SELECTED TEXT:
++++++++++++++++++++
Moore came of age during segregation, a fact that she encountered constantly in her schooling as well as her ambition to start a business. Even her efforts to purchase stylish clothes for herself weren’t immune. In a February 2010 interview, Moore recalled waiting in line to be served at department stores while white customers were served first. She also noted her first major clothing purchase from department store J.P. Allen: a suit, shoes, and hat, though the store did not allow Black customers to try on hats. She even opened her first credit card under the name “A.J. Moore,” which would require white clerks to inquire “Mr. or Mrs.,” a respectful address frequently denied to African Americans at the time.
Following Moore’s graduation from Spelman, she pursued formal design education at the Traphagen School of Fashion and the New York Fashion Academy, both in New York, and École Guerre Lavigne in Paris. Her time in Paris introduced her to essential skills and concepts central to French haute couture that would inform her design for decades. She also worked at the Lutygens Theatrical Costume House in New York to create costumes for the Broadway hit Gentlemen Prefer Blondes.
She moved to Detroit in 1948 to properly launch her career. At the time, Black entrepreneurs had more opportunities there than a Southern city, such as Atlanta, though Moore continued to face obstacles. She founded her business, Ann Moore Couturiere in Detroit in 1951. Her collections often included both daytime and evening wear, including a six-piece garment set that allowed the wearer a dawn-to-dark transition with matching components of a multipart ensemble. These were presented in seasonal shows, commissioned by prominent women, and featured in salon store collections. A variety of media sources, including Vogue, Women’s Wear Daily, Jet, and The Atlanta Daily World, among many others, featured profiles on Moore and approving reviews of her work.
Today, a portion of her clothing collection is on display in Rountree Visual Vault at Atlanta History Center. The selection includes dresses, suits, hats, and shoes, and will rotate after 3 months to keep the items in pristine condition. The collection will be on display until early 2023.
In an interview with WABE radio in 2019 marking her 100th birthday, Moore shared that, “There have been times where I had thought I took the wrong career; maybe put so much time and all of my energy in that because I ran into so many blocks and obstacles.”
Despite these challenges, Moore pushed through. Decades after the start to her career, she is back living in Atlanta and recently celebrated her 103rd birthday in September 2022. Her designs continue to exude timeless elegance, while her story provides inspiration and encouragement to aspiring designers and entrepreneurs today.
++++++++++++++++++++
SOURCE MATERIAL:
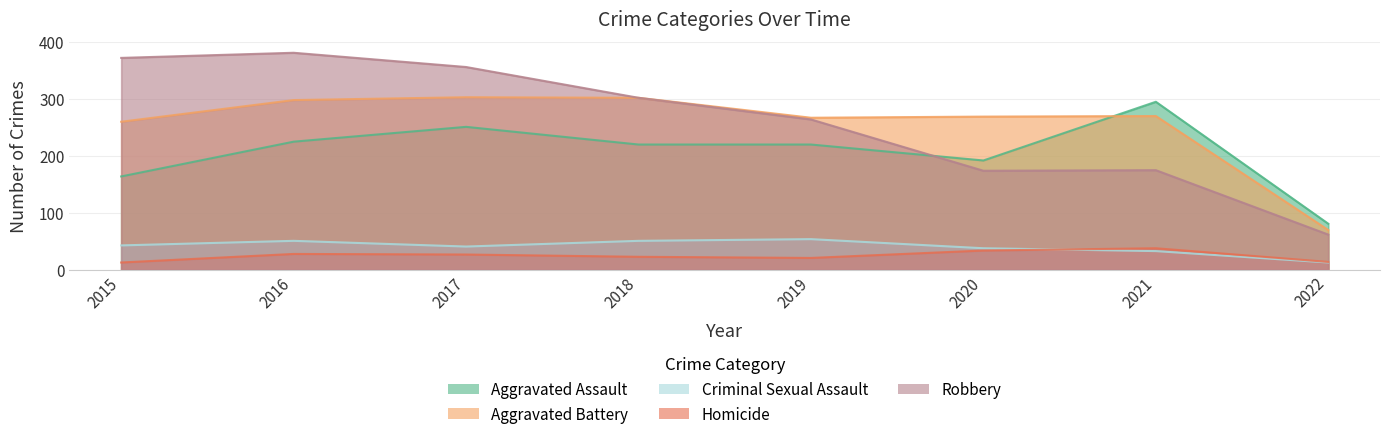

True or false: Homicide has more than 1 points higher than both neighbors.

True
++++++++++++++++++++
ASSIGNMENT:
Answer these questions from the text on Ann Moore's career.
(a) In what year did Moore found Ann Moore Couturiere in Detroit?
(b) For which Broadway hit did Moore create costumes while working at the Lutygens Theatrical Costume House?
(c) Where is part of Moore's clothing collection on display today?

RESULT OF THE EXERCISE:
(a) 1951
(b) Gentlemen Prefer Blondes
(c) In the Rountree Visual Vault at Atlanta History Center